Luigi Di Maio è ragazzo sveglio che ha capito in fretta come accattivarsi l’affetto degli elettori, tanto da portare un movimento un po’ naïve a diventare la prima forza politica del nostro paese. Ha saputo battere sui tasti giusti del malcontento italico e ha poi raccolto alle urne quanto seminato in cinque anni. Per questo l’intemerata via social (ça va sans dire) e nel salotto di Vespa ha lasciato un po’ di sasso. Ma come, Luigi, denunci un testo sulla pace fiscale manipolato. Da chi? Manine tecniche o politiche dice il ministro del Lavoro. Al Quirinale però, e qui si sfiora il grottesco, dichiarano di non sapere nulla. Non delle manipolazioni, ma proprio del testo, che non ha mai varcato la porta degli uffici di Mattarella. Insomma, un pasticcio che ha prontamente fatto tornare alla mente l’acquisto quasi comico della casa di Via degli Annibaldi da parte di Claudio Scajola – che, a proposito di eterno ritorno, in una spirale che avrebbe fatto impallidire Vico, è tornato a fare il sindaco di Imperia dopo aver definito un “rompicoglioni” Marco Biagi, aver dichiarato che durante il G8 di Genova tutto aveva funzionato a meraviglia ed essersi poi fatto comprare una casa senza neanche accorgersene.
L’idea però è che un giovane politico con ambizioni da leader sappia benissimo che questa improbabile denuncia sia il metodo più efficace per rinsaldare un elettorato che tra Tap incancellabile, Tav che si farà, Ilva che continuerà a intossicare Taranto e una costante e continua prevalenza della Lega nelle iniziative del governo, rischia la disaffezione in cerca di nuovi lidi.
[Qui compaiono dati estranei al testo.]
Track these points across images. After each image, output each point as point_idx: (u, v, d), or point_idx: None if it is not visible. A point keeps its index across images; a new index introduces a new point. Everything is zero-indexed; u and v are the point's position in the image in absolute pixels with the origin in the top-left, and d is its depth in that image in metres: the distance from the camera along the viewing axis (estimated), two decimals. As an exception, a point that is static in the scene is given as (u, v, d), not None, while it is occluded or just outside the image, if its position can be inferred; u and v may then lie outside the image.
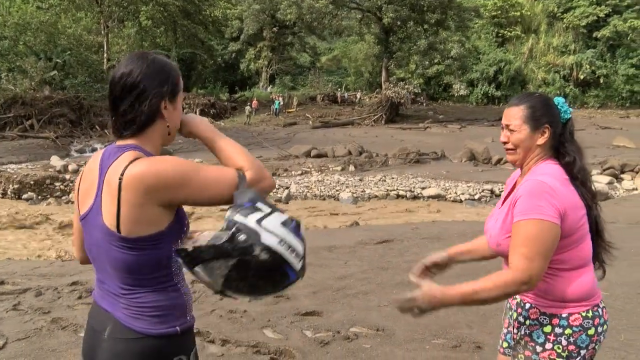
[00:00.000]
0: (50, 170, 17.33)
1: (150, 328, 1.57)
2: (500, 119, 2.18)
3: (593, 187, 2.04)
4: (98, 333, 1.62)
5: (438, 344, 3.87)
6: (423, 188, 16.11)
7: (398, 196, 15.48)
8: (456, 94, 48.97)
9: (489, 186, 15.91)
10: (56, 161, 18.96)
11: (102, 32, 36.93)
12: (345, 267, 5.84)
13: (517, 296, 2.05)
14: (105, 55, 36.38)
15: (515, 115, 2.06)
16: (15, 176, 15.46)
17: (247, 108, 37.55)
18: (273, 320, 4.26)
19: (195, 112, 32.83)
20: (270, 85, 47.36)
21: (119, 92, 1.57)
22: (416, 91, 39.08)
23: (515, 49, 51.62)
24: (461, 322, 4.25)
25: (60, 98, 27.58)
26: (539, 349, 1.96)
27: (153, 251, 1.53)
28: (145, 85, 1.57)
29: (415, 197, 15.52)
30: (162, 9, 40.18)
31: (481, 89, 48.75)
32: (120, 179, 1.46)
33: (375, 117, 35.48)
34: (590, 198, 2.00)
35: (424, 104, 45.15)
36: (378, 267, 5.82)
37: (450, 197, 15.37)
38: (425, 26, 39.41)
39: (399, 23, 38.61)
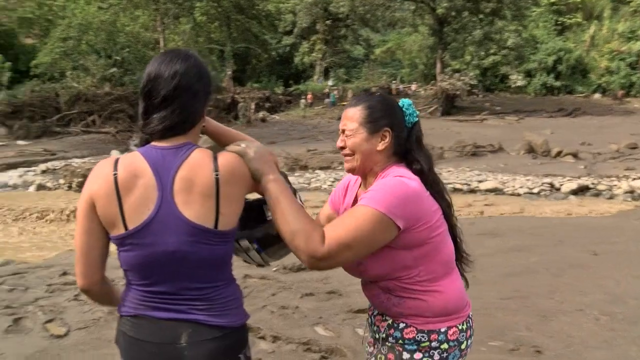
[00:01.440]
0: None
1: (236, 321, 1.61)
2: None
3: (447, 196, 1.86)
4: (168, 346, 1.53)
5: (495, 346, 3.77)
6: (480, 181, 15.82)
7: (454, 190, 15.21)
8: (513, 85, 47.63)
9: (548, 179, 15.48)
10: (116, 155, 19.50)
11: (159, 29, 37.67)
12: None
13: (389, 317, 1.81)
14: (161, 51, 36.96)
15: (351, 117, 1.83)
16: (79, 170, 16.07)
17: (302, 101, 37.75)
18: (325, 317, 4.25)
19: (251, 106, 33.22)
20: (331, 79, 47.18)
21: (172, 90, 1.53)
22: (472, 82, 38.21)
23: (576, 37, 49.65)
24: (520, 323, 4.14)
25: (119, 94, 28.52)
26: (406, 355, 1.77)
27: (231, 241, 1.60)
28: (199, 85, 1.59)
29: (472, 191, 15.24)
30: (216, 4, 40.65)
31: (539, 79, 47.22)
32: (217, 174, 1.50)
33: (431, 109, 35.02)
34: (446, 206, 1.83)
35: (480, 96, 44.16)
36: None
37: (508, 191, 15.02)
38: (481, 16, 38.42)
39: (453, 13, 37.80)
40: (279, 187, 1.60)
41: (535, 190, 14.93)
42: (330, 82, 44.38)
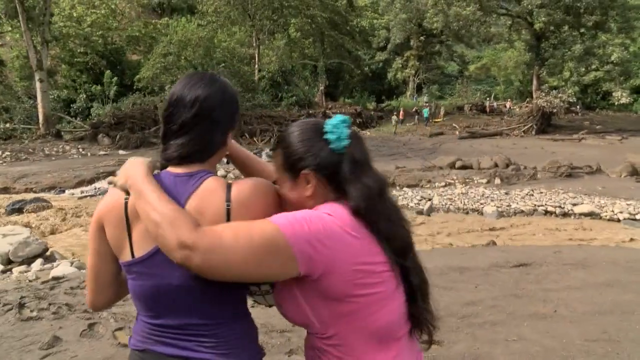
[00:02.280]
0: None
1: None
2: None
3: (404, 230, 1.48)
4: None
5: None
6: (574, 204, 14.96)
7: (546, 212, 14.49)
8: (617, 103, 45.12)
9: (653, 205, 14.39)
10: (209, 166, 20.14)
11: (254, 44, 38.85)
12: (474, 291, 5.46)
13: None
14: (256, 66, 38.19)
15: (276, 163, 1.54)
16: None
17: (394, 118, 37.64)
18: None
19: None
20: (425, 95, 46.69)
21: (191, 118, 1.46)
22: (570, 100, 36.54)
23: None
24: None
25: (214, 108, 29.40)
26: None
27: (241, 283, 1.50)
28: (220, 113, 1.51)
29: (565, 214, 14.44)
30: (310, 20, 41.36)
31: (648, 97, 44.49)
32: (228, 205, 1.40)
33: (525, 127, 33.81)
34: (399, 253, 1.43)
35: (579, 114, 42.22)
36: (511, 294, 5.35)
37: (606, 216, 14.09)
38: (582, 30, 36.82)
39: (551, 28, 36.53)
40: (138, 185, 1.39)
41: (638, 216, 13.94)
42: (425, 99, 43.84)
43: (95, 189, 16.90)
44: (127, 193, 1.44)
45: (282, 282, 1.41)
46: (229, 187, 1.43)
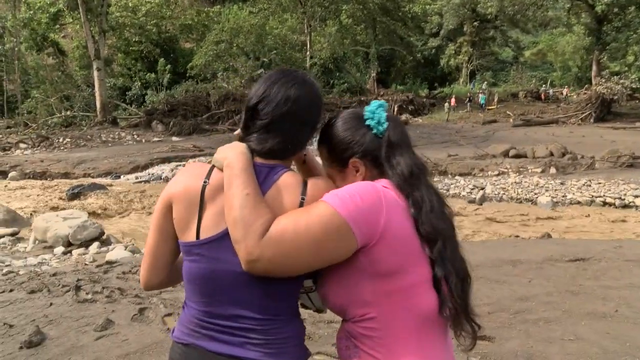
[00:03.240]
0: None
1: None
2: None
3: (439, 227, 1.38)
4: None
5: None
6: (636, 196, 14.39)
7: (604, 203, 14.02)
8: (684, 88, 43.06)
9: None
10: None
11: (306, 31, 38.86)
12: (528, 286, 5.22)
13: None
14: (307, 53, 38.23)
15: (321, 158, 1.59)
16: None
17: (446, 105, 37.13)
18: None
19: (394, 108, 33.07)
20: (484, 83, 45.65)
21: (279, 116, 1.46)
22: (634, 86, 35.05)
23: None
24: None
25: (265, 94, 29.65)
26: None
27: (299, 276, 1.46)
28: (309, 116, 1.52)
29: (625, 206, 13.92)
30: (361, 6, 41.11)
31: None
32: (303, 198, 1.41)
33: (583, 115, 32.66)
34: (428, 242, 1.36)
35: (644, 101, 40.48)
36: (567, 290, 5.08)
37: (671, 208, 13.53)
38: (650, 10, 35.18)
39: (615, 10, 35.00)
40: (234, 173, 1.38)
41: None
42: (483, 86, 42.89)
43: (149, 174, 17.29)
44: (208, 176, 1.46)
45: None
46: (305, 183, 1.45)
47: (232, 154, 1.44)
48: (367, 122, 1.51)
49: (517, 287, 5.18)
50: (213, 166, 1.49)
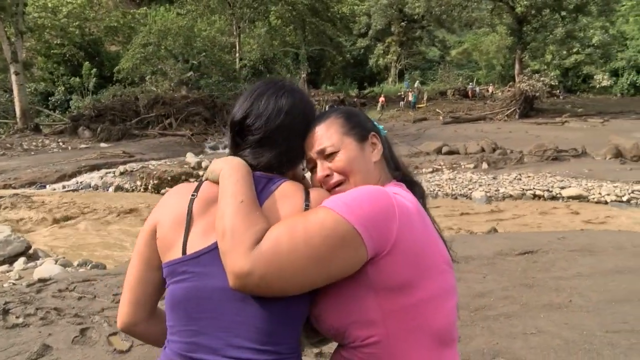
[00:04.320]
0: (185, 166, 18.20)
1: None
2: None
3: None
4: None
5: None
6: (562, 188, 14.96)
7: (534, 196, 14.51)
8: (598, 85, 45.37)
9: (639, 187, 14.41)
10: (191, 158, 19.86)
11: (235, 32, 38.38)
12: (483, 282, 5.26)
13: None
14: (237, 54, 37.78)
15: (326, 132, 1.39)
16: (155, 172, 16.44)
17: (379, 104, 37.70)
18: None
19: (325, 109, 33.17)
20: (417, 81, 46.14)
21: (275, 128, 1.34)
22: (552, 83, 36.57)
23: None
24: None
25: (195, 97, 29.19)
26: None
27: (305, 296, 1.23)
28: (303, 126, 1.41)
29: (553, 198, 14.46)
30: (290, 7, 40.99)
31: (627, 79, 44.68)
32: (307, 205, 1.26)
33: (509, 111, 33.81)
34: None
35: (561, 97, 42.36)
36: (521, 284, 5.17)
37: (594, 198, 14.12)
38: (563, 13, 36.80)
39: (533, 12, 36.43)
40: (230, 180, 1.24)
41: (625, 198, 13.96)
42: (416, 84, 43.49)
43: (77, 183, 16.54)
44: (196, 190, 1.33)
45: None
46: (307, 191, 1.32)
47: (229, 165, 1.30)
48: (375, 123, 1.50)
49: (472, 284, 5.19)
50: (202, 181, 1.34)
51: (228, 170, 1.27)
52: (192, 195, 1.30)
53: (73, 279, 5.45)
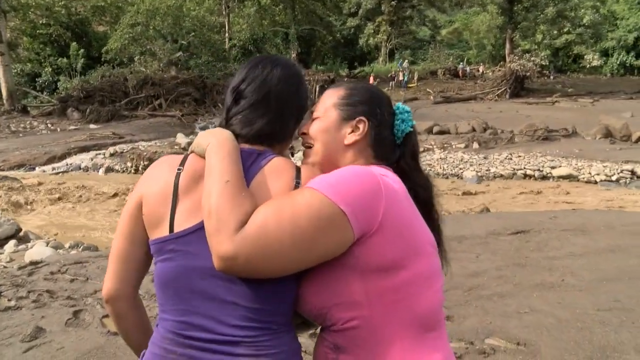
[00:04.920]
0: (175, 147, 18.10)
1: None
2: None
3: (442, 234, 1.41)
4: None
5: (599, 371, 3.24)
6: (553, 167, 15.05)
7: (525, 176, 14.60)
8: (588, 65, 45.41)
9: (629, 166, 14.51)
10: (181, 138, 19.76)
11: (224, 12, 37.99)
12: (477, 261, 5.27)
13: None
14: (227, 34, 37.43)
15: (326, 98, 1.42)
16: (145, 153, 16.34)
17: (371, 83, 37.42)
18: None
19: (315, 89, 32.94)
20: (406, 61, 45.74)
21: (266, 93, 1.33)
22: (543, 63, 36.57)
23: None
24: (627, 344, 3.47)
25: (185, 78, 28.85)
26: None
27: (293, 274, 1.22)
28: (296, 98, 1.39)
29: (544, 177, 14.55)
30: (280, -14, 40.61)
31: (617, 59, 44.73)
32: (297, 183, 1.23)
33: (499, 91, 33.78)
34: (439, 241, 1.35)
35: (551, 77, 42.37)
36: (514, 263, 5.19)
37: (584, 178, 14.22)
38: (554, -8, 36.74)
39: (524, -10, 36.31)
40: (217, 157, 1.21)
41: (614, 178, 14.07)
42: (406, 64, 43.22)
43: (67, 164, 16.40)
44: (182, 164, 1.30)
45: None
46: (298, 168, 1.28)
47: (216, 139, 1.25)
48: (396, 112, 1.42)
49: (466, 263, 5.21)
50: (187, 155, 1.30)
51: (215, 145, 1.24)
52: (178, 169, 1.27)
53: (65, 261, 5.42)
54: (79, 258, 5.64)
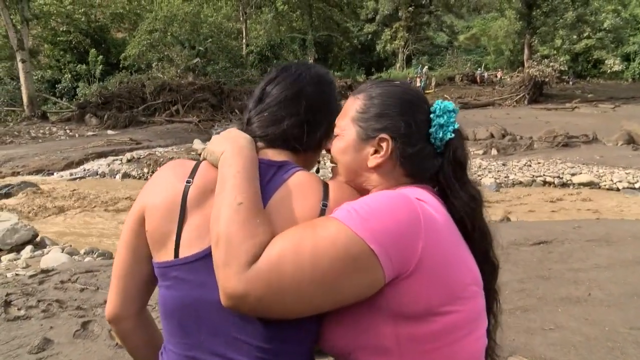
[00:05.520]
0: (192, 153, 18.10)
1: None
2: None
3: (494, 257, 1.23)
4: None
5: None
6: (573, 174, 14.79)
7: (545, 183, 14.36)
8: (609, 70, 44.75)
9: (653, 173, 14.22)
10: (198, 144, 19.75)
11: (241, 18, 38.17)
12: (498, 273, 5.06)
13: None
14: (244, 41, 37.56)
15: (346, 109, 1.23)
16: (162, 159, 16.34)
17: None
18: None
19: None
20: (426, 67, 45.52)
21: (297, 92, 1.21)
22: (562, 69, 36.15)
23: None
24: None
25: (202, 84, 28.91)
26: None
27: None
28: (328, 101, 1.29)
29: (564, 184, 14.30)
30: (297, -8, 40.73)
31: (639, 63, 44.04)
32: (324, 206, 1.07)
33: (518, 97, 33.48)
34: (490, 271, 1.19)
35: (571, 83, 41.88)
36: (537, 275, 4.97)
37: (605, 185, 13.95)
38: (574, -4, 36.38)
39: (542, -4, 35.99)
40: (230, 170, 1.06)
41: (637, 185, 13.78)
42: (425, 70, 42.98)
43: (84, 170, 16.46)
44: (192, 175, 1.15)
45: None
46: (325, 185, 1.12)
47: (231, 147, 1.10)
48: (432, 117, 1.18)
49: (486, 275, 4.97)
50: (200, 162, 1.16)
51: (229, 153, 1.09)
52: (188, 181, 1.13)
53: (76, 269, 5.34)
54: (90, 266, 5.57)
Gridare al complotto è un po’ un omnibus valido per ogni stagione. E’ il “mamma li turchi” medievale che permette una pronta coesione. Perché la Lega sta prendendo il sopravvento in questo strano governo bicefalo, mentre i Cinque Stelle sembrano essersi trasformati – proprio loro – in tanti “yes man” che sono pronti a dare ragione all’alleato nonostante tutto.
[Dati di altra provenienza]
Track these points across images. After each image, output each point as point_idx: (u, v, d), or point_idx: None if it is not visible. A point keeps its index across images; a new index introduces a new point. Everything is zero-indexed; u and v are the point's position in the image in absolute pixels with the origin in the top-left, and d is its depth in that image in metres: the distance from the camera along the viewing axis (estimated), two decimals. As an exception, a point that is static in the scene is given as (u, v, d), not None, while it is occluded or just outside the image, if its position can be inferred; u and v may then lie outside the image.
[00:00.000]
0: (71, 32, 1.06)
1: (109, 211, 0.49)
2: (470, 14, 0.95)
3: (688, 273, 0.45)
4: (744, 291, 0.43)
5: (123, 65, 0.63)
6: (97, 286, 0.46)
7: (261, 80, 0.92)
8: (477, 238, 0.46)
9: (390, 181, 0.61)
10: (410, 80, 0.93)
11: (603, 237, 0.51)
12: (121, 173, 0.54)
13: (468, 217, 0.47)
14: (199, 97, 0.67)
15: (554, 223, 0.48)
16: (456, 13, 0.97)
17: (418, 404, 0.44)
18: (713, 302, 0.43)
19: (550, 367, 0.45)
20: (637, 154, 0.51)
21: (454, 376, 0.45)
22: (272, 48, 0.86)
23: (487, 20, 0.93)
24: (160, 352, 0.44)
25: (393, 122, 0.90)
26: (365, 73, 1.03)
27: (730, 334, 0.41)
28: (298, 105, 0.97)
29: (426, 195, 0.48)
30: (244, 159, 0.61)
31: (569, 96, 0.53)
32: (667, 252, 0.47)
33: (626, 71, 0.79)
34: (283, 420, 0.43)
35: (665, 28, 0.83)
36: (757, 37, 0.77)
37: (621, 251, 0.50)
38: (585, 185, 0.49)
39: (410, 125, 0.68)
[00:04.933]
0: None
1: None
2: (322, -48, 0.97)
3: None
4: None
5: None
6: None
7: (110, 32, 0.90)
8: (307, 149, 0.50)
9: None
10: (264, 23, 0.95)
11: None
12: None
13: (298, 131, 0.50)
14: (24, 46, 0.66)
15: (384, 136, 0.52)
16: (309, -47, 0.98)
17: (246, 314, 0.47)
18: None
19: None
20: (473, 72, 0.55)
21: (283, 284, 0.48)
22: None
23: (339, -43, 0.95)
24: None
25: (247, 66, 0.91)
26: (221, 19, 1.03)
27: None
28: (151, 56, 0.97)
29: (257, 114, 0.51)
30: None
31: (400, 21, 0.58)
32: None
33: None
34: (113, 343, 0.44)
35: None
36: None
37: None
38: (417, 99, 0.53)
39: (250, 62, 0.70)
Il punto è che le elezioni europee si avvicinano: e mentre Salvini ha ben chiaro dove vuole andare (addirittura si dice pronto a candidarsi come leader del blocco populista e sovranista di Visengrad) i Cinque Stelle stanno ancora cercando una casa a Bruxelles. Con il rischio sempre più concreto di trasformarsi in una forza cadetta, subalterna alle decisioni dei leghisti che avrebbero tutto l’interesse ad andare all’incasso dopo le europee (che si preannunciano trionfali) e costruirsi – grazie a una legge elettorale bizzarra fortemente voluta da Renzi proprio per arginare, ironia della sorte, i Cinque Stelle – un governo monocolore sovranista.
Di fronte a Di Maio si apre uno scenario da incubo: gli storici aficionados stanno iniziando a stufarsi e si rischia una scissione. Da una parte i “fichiani”, più vicini a istanze di sinistra. Dall’altra una parte più populista e malpancista che non avrebbe problemi a confluire nella Lega. Per questo il ministro del lavoro ha deciso di sparigliare le carte, gridando allo scandalo e minacciando di portare le carte in tribunale (e visti i tempi della giustizia, auguri!). Un estremo tentativo di ridare importanza al suo ruolo e al suo partito – pardon movimento. Una mossa che, a conti fatti, rischia di rivelarsi quasi disperata. E questa volta, non a sua insaputa.